**Task to carry out**
What you return must match the records below character for character, except that no picture appears.

== Records supplied

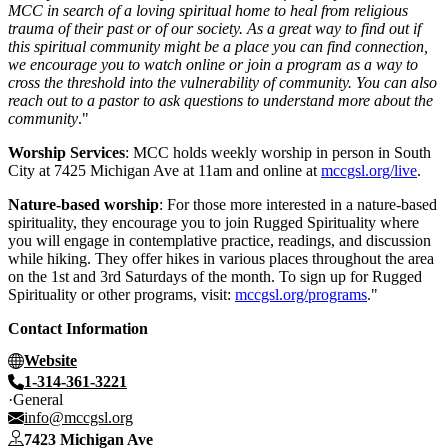
MCC in search of a loving spiritual home to heal from religious
trauma of their past or of our society. As a great way to find out if
this spiritual community might be a place you can find connection,
we encourage you to watch online or join a program as a way to
cross the threshold into the vulnerability of community. You can also
reach out to a pastor to ask questions to understand more about the
community
."
Worship Services
: MCC holds weekly worship in person in South
City at 7425 Michigan Ave at 11am and online at
mccgsl.org/live
.
Nature-based worship
: For those more interested in a nature-based
spirituality, they encourage you to join Rugged Spirituality where
you will engage in contemplative practice, readings, and discussion
while hiking. They offer hikes in various places throughout the area
on the 1st and 3rd Saturdays of the month. To sign up for Rugged
Spirituality or other programs, visit:
mccgsl.org/programs
."
Contact Information
Website
1-314-361-3221
General
info@mccgsl.org
7423 Michigan Ave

====

**Answer below**
MCC in search of a loving spiritual home to heal from religious
trauma of their past or of our society. As a great way to find out if
this spiritual community might be a place you can find connection,
we encourage you to watch online or join a program as a way to
cross the threshold into the vulnerability of community. You can also
reach out to a pastor to ask questions to understand more about the
community
."
Worship Services
: MCC holds weekly worship in person in South
City at 7425 Michigan Ave at 11am and online at
mccgsl.org/live
.
Nature-based worship
: For those more interested in a nature-based
spirituality, they encourage you to join Rugged Spirituality where
you will engage in contemplative practice, readings, and discussion
while hiking. They offer hikes in various places throughout the area
on the 1st and 3rd Saturdays of the month. To sign up for Rugged
Spirituality or other programs, visit:
mccgsl.org/programs
."
Contact Information
Website
1-314-361-3221
General
info@mccgsl.org
7423 Michigan Ave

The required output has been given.